*Détails du problème*:
Reprenez l'extrait sur le jugement de Beyle envers Walter Scott et poursuivez-le après sa dernière phrase.

*Extrait choisi*:
----

Beyle n’avait point partagé l’engouement excessif des Parisiens pour Walter Scott. Il lui reconnaissait le talent de décrire merveilleusement les habits de ses personnages, le paysage au milieu duquel ils se trouvent, les formes de leurs visages ; mais il lui refusait l’art si difficile, si rare, de peindre les passions et les divers sentiments qui agitent l’âme ; en un mot, de pénétrer profondément dans les interstices du cœur humain. Beyle ne croyait pas que la réputation de Walter Scott pût se soutenir longtemps au point où la mode l’avait portée ; il pensait que le mérite historique, par lequel se distinguaient surtout ses romans, ne les recommanderait point à la postérité. Sa prédiction s’est en partie réalisée, et, avant sa mort, Beyle a déjà pu s’apercevoir que ce mérite avait perdu de son éclat ; en un mot, qu’il s’était un peu fané. Son opinion, sur la nature du talent de Walter Scott, était très-arrêtée ; on la retrouve souvent dans ses écrits. Ce n’est cependant que d’une manière allusive que sa brochure de Racine et Shakspeare la reproduit. Toutefois, Byron crut y entrevoir une attaque contre le caractère de Walter Scott, et il la repoussa avec une générosité qui ne peut que l’honorer.

----

*Matériel fourni*:
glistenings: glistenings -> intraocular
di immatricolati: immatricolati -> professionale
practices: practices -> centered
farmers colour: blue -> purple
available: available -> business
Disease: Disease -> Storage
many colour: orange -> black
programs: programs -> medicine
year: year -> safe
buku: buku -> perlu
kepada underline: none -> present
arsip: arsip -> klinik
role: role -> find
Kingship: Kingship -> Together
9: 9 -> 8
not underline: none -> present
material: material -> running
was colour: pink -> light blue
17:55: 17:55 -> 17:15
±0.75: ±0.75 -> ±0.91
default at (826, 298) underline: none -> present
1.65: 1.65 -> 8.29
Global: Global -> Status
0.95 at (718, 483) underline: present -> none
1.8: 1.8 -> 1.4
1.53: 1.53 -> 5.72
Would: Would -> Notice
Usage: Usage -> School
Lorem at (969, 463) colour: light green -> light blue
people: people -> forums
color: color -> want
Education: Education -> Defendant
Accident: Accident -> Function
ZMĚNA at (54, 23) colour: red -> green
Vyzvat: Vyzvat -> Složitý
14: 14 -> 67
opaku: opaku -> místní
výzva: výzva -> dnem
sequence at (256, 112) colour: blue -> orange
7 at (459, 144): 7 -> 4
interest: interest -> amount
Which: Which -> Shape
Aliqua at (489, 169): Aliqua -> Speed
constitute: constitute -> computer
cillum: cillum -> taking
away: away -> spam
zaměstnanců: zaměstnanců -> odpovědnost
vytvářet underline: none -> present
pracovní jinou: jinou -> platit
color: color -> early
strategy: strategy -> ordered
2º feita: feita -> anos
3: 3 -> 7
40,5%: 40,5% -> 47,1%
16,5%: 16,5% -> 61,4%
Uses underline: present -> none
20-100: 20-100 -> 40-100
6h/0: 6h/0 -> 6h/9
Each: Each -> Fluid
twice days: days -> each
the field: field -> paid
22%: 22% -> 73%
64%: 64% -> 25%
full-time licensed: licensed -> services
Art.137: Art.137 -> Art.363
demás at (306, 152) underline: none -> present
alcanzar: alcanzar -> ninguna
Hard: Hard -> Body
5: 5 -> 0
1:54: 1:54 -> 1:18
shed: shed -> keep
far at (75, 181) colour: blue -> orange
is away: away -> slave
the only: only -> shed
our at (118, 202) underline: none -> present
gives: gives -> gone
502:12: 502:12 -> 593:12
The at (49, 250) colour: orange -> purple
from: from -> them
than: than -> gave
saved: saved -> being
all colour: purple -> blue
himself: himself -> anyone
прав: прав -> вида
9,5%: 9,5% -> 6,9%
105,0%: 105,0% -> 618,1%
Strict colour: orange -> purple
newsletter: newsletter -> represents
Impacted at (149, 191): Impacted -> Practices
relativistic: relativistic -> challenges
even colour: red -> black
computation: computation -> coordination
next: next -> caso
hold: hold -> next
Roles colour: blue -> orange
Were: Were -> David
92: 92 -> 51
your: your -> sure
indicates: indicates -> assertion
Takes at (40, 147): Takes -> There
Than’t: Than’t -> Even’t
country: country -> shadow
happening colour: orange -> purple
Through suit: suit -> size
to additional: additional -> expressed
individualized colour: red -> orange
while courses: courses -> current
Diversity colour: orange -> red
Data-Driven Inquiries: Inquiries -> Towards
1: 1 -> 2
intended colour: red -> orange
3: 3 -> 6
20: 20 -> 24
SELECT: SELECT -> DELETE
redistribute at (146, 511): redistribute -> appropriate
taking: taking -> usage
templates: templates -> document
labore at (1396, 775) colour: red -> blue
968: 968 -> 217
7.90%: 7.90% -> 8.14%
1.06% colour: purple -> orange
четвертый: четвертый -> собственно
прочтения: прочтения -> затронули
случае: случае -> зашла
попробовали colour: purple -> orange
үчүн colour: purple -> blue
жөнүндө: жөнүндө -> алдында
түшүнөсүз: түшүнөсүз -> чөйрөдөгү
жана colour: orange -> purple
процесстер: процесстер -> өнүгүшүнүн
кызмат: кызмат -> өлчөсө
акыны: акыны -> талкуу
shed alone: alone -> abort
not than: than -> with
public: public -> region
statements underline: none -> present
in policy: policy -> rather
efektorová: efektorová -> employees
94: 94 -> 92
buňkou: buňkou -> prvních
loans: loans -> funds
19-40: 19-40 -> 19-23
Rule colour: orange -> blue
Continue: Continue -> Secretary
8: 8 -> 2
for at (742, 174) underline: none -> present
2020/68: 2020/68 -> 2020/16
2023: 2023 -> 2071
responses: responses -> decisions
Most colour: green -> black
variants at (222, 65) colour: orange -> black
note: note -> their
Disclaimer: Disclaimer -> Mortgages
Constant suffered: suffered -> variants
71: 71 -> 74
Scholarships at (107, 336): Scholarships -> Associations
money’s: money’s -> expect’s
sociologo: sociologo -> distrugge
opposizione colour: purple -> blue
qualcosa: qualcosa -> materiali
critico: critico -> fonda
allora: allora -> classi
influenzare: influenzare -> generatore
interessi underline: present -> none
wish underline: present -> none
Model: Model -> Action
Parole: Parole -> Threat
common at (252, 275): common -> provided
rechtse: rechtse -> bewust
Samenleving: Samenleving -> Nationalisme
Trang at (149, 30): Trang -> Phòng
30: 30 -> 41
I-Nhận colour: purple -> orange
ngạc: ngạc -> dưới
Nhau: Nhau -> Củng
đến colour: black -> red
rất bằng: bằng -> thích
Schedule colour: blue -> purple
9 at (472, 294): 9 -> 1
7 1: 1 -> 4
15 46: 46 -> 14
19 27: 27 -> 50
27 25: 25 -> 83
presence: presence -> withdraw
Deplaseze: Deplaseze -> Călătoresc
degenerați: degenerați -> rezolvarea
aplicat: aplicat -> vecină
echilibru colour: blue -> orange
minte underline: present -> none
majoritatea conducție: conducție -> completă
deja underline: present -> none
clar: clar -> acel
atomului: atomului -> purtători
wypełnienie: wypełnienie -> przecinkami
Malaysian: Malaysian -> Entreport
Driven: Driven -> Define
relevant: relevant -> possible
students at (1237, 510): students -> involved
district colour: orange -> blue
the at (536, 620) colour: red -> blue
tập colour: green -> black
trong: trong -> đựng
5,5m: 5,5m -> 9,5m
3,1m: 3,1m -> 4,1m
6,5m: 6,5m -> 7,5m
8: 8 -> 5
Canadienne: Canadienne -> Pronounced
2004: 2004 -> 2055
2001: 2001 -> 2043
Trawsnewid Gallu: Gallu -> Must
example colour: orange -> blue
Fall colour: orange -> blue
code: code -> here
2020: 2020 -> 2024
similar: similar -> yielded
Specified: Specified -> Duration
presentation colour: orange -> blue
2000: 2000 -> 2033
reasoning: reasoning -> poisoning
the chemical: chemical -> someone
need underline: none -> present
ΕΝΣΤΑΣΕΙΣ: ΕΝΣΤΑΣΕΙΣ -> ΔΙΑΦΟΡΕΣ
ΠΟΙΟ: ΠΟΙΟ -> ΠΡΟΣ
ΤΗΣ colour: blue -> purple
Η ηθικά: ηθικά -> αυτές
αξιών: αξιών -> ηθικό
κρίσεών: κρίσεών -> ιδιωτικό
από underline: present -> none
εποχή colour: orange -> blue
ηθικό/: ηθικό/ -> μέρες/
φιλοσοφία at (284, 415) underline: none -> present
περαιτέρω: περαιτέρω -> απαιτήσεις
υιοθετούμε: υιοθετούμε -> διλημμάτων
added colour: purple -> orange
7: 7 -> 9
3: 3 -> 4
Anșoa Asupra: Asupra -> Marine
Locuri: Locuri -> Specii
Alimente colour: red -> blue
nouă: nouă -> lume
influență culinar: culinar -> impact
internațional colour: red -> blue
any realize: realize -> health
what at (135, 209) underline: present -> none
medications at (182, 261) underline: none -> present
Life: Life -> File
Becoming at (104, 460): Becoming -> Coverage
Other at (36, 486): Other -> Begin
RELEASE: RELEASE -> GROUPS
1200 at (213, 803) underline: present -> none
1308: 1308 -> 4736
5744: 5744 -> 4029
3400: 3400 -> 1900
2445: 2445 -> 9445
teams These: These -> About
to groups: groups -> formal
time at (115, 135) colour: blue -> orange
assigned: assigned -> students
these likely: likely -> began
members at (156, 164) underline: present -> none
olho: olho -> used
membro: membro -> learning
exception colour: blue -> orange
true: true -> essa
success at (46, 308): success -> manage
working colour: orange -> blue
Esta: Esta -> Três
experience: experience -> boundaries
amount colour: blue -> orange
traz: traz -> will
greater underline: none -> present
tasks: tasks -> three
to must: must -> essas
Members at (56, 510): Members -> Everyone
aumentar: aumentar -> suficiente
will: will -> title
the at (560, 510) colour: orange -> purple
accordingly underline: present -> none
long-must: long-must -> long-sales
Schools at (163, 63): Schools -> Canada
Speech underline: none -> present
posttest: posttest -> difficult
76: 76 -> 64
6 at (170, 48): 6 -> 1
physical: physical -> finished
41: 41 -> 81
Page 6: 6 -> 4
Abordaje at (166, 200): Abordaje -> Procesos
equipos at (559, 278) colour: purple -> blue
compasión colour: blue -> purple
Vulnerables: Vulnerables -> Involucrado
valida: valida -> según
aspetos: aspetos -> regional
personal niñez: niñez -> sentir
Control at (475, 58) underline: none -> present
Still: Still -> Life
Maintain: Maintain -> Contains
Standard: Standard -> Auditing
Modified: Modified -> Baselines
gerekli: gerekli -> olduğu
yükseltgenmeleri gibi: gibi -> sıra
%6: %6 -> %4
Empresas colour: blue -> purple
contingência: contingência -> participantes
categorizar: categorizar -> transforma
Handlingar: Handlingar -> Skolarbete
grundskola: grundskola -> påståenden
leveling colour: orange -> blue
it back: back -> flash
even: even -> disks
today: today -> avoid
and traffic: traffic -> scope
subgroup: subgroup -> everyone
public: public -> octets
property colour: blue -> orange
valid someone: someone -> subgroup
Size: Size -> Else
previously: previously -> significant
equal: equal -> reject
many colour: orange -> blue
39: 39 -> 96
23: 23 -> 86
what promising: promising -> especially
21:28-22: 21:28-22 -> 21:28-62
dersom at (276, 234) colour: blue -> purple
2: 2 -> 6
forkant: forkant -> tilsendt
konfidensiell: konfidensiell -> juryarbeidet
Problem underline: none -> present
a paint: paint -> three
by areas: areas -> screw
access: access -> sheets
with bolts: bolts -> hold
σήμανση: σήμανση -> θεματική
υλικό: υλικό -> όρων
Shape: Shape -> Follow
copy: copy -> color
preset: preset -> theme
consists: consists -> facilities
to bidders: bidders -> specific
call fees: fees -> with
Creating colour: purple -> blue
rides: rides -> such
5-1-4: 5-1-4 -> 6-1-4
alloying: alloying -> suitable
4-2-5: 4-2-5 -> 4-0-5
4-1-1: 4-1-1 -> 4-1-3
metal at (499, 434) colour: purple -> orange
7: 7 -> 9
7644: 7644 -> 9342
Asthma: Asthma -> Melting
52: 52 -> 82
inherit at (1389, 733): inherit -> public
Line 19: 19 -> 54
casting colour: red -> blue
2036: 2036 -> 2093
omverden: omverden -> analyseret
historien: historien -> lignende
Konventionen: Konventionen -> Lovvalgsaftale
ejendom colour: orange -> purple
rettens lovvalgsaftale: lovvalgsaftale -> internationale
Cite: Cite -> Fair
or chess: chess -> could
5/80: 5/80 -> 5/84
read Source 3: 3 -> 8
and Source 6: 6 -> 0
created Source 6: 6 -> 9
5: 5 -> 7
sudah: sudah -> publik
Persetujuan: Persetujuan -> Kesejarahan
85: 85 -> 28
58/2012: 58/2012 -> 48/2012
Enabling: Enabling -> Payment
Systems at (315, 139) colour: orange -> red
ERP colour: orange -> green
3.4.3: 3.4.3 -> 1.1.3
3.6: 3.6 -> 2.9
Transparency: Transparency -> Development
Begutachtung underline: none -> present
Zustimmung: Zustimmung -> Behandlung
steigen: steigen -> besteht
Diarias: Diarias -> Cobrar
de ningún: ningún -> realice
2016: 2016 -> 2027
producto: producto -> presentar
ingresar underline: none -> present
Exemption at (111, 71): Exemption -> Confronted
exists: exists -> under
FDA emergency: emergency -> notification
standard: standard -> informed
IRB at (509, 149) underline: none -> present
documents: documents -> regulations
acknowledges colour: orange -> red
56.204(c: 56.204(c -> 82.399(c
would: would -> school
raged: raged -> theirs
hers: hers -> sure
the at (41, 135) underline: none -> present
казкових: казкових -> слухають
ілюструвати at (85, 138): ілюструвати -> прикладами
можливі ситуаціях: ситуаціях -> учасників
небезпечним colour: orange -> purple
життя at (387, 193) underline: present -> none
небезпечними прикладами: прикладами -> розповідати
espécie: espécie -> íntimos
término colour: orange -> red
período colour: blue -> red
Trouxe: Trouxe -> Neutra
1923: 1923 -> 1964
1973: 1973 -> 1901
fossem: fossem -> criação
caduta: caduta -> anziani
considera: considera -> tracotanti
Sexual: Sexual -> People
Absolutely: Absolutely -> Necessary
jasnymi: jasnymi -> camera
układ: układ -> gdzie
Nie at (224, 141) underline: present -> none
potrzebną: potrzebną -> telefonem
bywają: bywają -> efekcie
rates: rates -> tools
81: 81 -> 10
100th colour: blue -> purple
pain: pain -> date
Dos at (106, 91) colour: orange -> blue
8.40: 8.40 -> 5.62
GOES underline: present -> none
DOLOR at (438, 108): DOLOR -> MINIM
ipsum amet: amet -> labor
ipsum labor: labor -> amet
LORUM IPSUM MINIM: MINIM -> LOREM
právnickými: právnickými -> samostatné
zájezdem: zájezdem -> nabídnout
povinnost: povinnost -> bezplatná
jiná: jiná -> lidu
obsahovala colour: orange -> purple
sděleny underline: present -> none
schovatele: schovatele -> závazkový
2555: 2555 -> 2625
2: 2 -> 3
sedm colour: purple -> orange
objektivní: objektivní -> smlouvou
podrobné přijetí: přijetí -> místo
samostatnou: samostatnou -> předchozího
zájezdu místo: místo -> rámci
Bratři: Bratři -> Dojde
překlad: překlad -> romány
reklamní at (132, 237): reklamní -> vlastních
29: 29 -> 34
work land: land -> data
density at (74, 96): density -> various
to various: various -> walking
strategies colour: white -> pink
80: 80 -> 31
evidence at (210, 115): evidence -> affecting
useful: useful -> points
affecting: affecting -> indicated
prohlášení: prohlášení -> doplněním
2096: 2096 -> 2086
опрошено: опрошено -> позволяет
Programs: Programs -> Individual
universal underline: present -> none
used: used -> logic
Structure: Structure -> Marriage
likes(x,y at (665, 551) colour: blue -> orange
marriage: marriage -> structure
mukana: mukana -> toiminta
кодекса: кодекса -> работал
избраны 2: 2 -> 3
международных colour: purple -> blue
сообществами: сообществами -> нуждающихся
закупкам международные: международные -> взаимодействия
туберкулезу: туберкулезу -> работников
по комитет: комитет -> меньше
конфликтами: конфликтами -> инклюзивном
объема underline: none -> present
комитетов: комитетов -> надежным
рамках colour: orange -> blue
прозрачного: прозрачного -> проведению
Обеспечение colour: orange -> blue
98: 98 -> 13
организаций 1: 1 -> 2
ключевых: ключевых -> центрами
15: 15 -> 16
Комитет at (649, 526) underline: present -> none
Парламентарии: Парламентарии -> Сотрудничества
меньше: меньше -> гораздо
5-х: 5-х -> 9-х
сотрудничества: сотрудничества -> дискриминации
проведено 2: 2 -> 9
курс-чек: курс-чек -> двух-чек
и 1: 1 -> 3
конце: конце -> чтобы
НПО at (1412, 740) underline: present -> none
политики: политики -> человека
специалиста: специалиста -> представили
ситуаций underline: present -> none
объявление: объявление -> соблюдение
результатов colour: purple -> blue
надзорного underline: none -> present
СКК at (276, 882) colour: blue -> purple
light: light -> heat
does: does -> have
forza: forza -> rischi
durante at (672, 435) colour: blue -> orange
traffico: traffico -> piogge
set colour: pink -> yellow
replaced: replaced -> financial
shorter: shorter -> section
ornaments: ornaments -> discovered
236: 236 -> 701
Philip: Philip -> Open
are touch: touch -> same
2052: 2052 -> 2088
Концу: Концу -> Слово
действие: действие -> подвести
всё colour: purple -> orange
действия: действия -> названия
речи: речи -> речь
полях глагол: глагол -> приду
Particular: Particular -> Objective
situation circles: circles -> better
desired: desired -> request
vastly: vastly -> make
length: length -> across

----

*Solution proposée*:
Chose singulière, le pamphlet de Racine et Shakspeare contient des expressions peu flatteuses sur des ouvrages de lord Byron, et dont il pouvait à juste titre se trouver blessé. Eh bien, pas un mot à ce sujet dans sa lettre à Beyle ; il se borne à défendre son rival avec chaleur, mais sans s’écarter un instant d’une urbanité amicale.

Voici cette lettre, dont l’original fait partie des papiers laissés par mon ami.

Gênes, le 29 mai 1823.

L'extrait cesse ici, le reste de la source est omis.